Dans un communiqué, Apple avait fait amende honorable, encourageant les utilisateurs "à signaler un problème". Mais la question est de savoir comment une fonctionnalité aussi essentielle se retrouve entre les mains du grand public, avec autant de problèmes.
Le "Apple Plans-gate" dans tous les esprits
D'une certaine manière, le déploiement aussi long que laborieux d'Apple Intelligence peut rappeler celui d'Apple Plans. La réponse à Google Maps proposée depuis 2012 sur iOS avait été largement critiquée pour son lancement précipité. Bien des années plus tard, le pari de remplacer Google sur ce terrain n'est toujours pas acquis, mais il aura fallu attendre 10 ans pour que l'application de cartographie voulue par Steve Jobs soit de bonne qualité.
Va-t-il falloir attendre autant pour Apple Intelligence? Pour le bien d'Apple, on espère que non. L'entreprise a toutefois peut-être compris le malaise en préparant une refonte complète d'iOS pour fin 2025, avec à la clef, écrit Bloomberg, un moyen de reprendre la main sur un système d'exploitation qui n'a pas particulièrement changé au fil des années, voire qui s'est même alourdi.
C'est peut-être cette refonte donc Apple a besoin pour enfin faire décoller Apple Intelligence, qui, au regard des ventes d'iPhone en baisse, ne semble pas vraiment faire saliver les consommateurs jusqu'à présent.

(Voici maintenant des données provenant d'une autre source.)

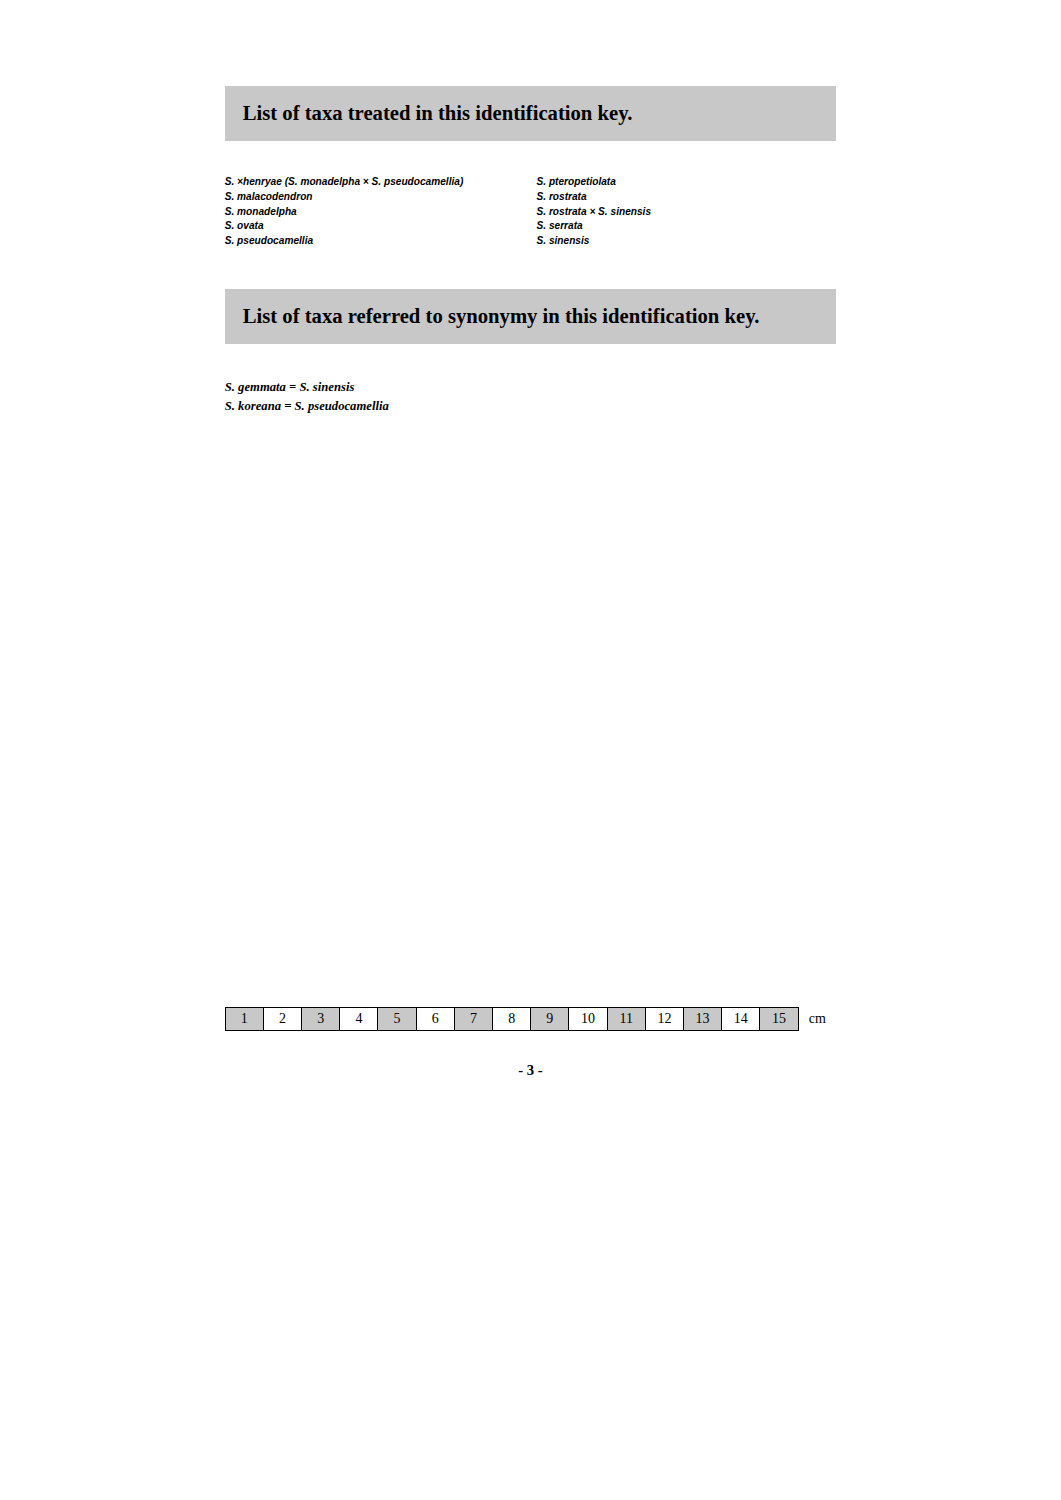List of taxa treated in this identification key.
S. ×henryae (S. monadelpha × S. pseudocamellia)
S. malacodendron
S. monadelpha
S. ovata
S. pseudocamellia
S. pteropetiolata
S. rostrata
S. rostrata × S. sinensis
S. serrata
S. sinensis
List of taxa referred to synonymy in this identification key.
S. gemmata = S. sinensis
S. koreana = S. pseudocamellia
| 1 | 2 | 3 | 4 | 5 | 6 | 7 | 8 | 9 | 10 | 11 | 12 | 13 | 14 | 15 | cm |
- 3 -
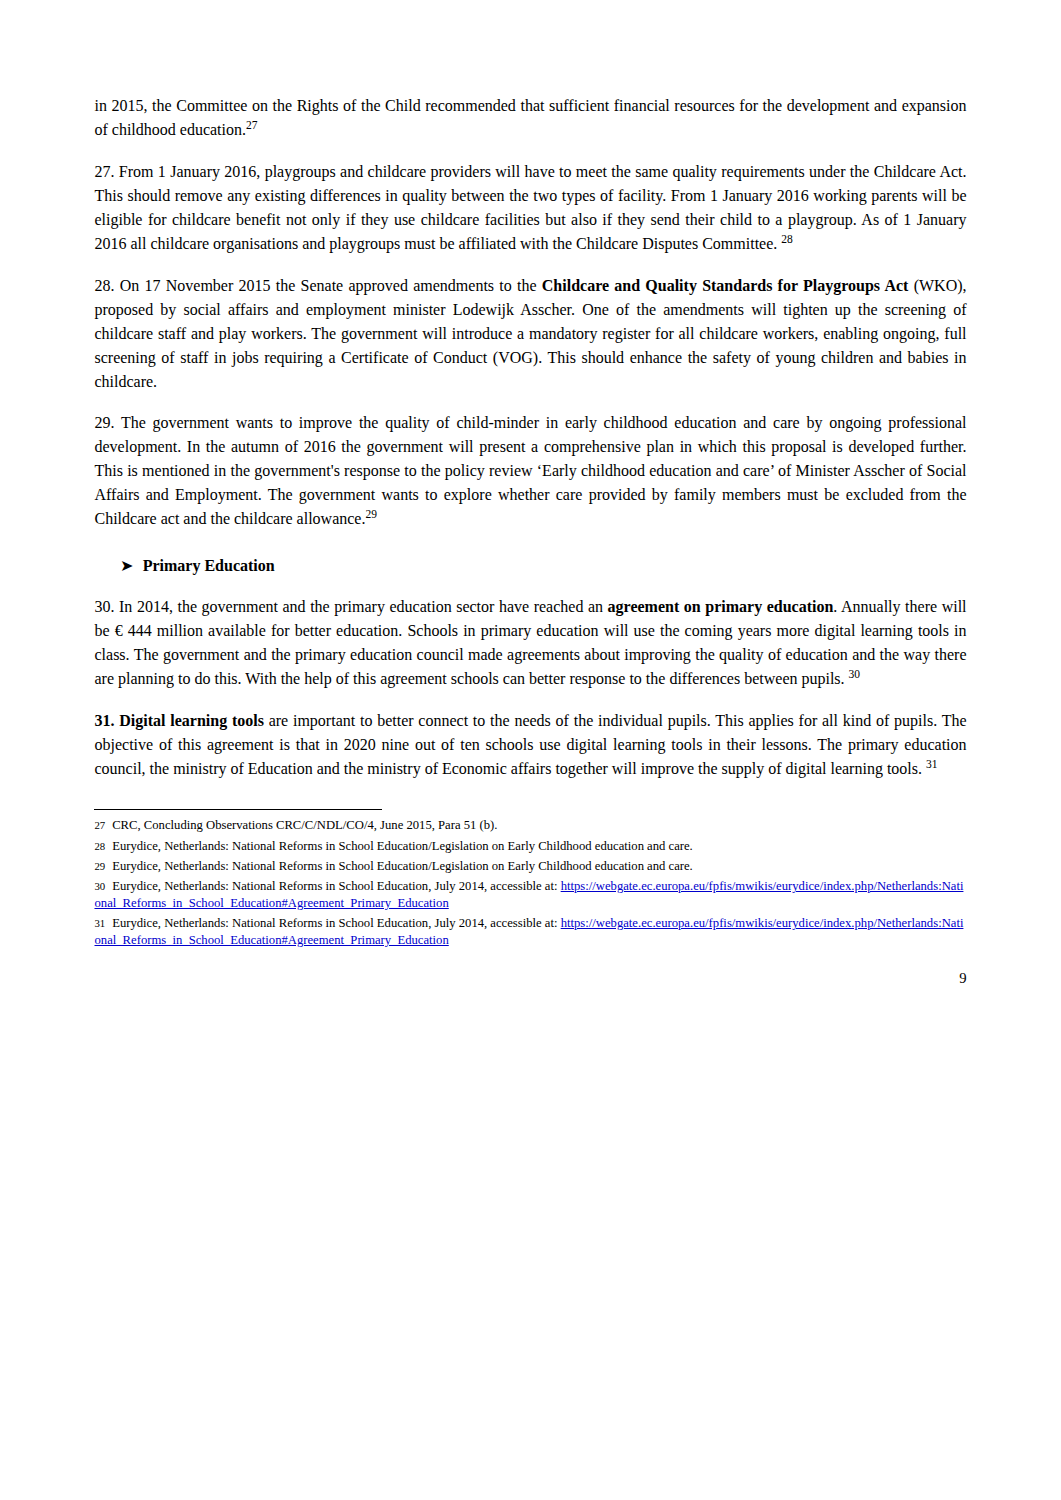in 2015, the Committee on the Rights of the Child recommended that sufficient financial resources for the development and expansion of childhood education.27
27. From 1 January 2016, playgroups and childcare providers will have to meet the same quality requirements under the Childcare Act. This should remove any existing differences in quality between the two types of facility. From 1 January 2016 working parents will be eligible for childcare benefit not only if they use childcare facilities but also if they send their child to a playgroup. As of 1 January 2016 all childcare organisations and playgroups must be affiliated with the Childcare Disputes Committee. 28
28. On 17 November 2015 the Senate approved amendments to the Childcare and Quality Standards for Playgroups Act (WKO), proposed by social affairs and employment minister Lodewijk Asscher. One of the amendments will tighten up the screening of childcare staff and play workers. The government will introduce a mandatory register for all childcare workers, enabling ongoing, full screening of staff in jobs requiring a Certificate of Conduct (VOG). This should enhance the safety of young children and babies in childcare.
29. The government wants to improve the quality of child-minder in early childhood education and care by ongoing professional development. In the autumn of 2016 the government will present a comprehensive plan in which this proposal is developed further. This is mentioned in the government's response to the policy review ‘Early childhood education and care’ of Minister Asscher of Social Affairs and Employment. The government wants to explore whether care provided by family members must be excluded from the Childcare act and the childcare allowance.29
Primary Education
30. In 2014, the government and the primary education sector have reached an agreement on primary education. Annually there will be € 444 million available for better education. Schools in primary education will use the coming years more digital learning tools in class. The government and the primary education council made agreements about improving the quality of education and the way there are planning to do this. With the help of this agreement schools can better response to the differences between pupils. 30
31. Digital learning tools are important to better connect to the needs of the individual pupils. This applies for all kind of pupils. The objective of this agreement is that in 2020 nine out of ten schools use digital learning tools in their lessons. The primary education council, the ministry of Education and the ministry of Economic affairs together will improve the supply of digital learning tools. 31
27 CRC, Concluding Observations CRC/C/NDL/CO/4, June 2015, Para 51 (b).
28 Eurydice, Netherlands: National Reforms in School Education/Legislation on Early Childhood education and care.
29 Eurydice, Netherlands: National Reforms in School Education/Legislation on Early Childhood education and care.
30 Eurydice, Netherlands: National Reforms in School Education, July 2014, accessible at: https://webgate.ec.europa.eu/fpfis/mwikis/eurydice/index.php/Netherlands:National_Reforms_in_School_Education#Agreement_Primary_Education
31 Eurydice, Netherlands: National Reforms in School Education, July 2014, accessible at: https://webgate.ec.europa.eu/fpfis/mwikis/eurydice/index.php/Netherlands:National_Reforms_in_School_Education#Agreement_Primary_Education
9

Pour expliquer tous ces maux, Apple ne peut même pas accuser l'Europe. Certes, Apple Intelligence n'y est pas disponible, certes, cela crée un manque d'arguments en faveur des nouveaux modèles d'iPhone, mais les problèmes évoqués de longue date autour de l'arrivée de l'entreprise dans l'IA générative n'ont pas attendu les réglementations du vieux continent pour créer le chaos.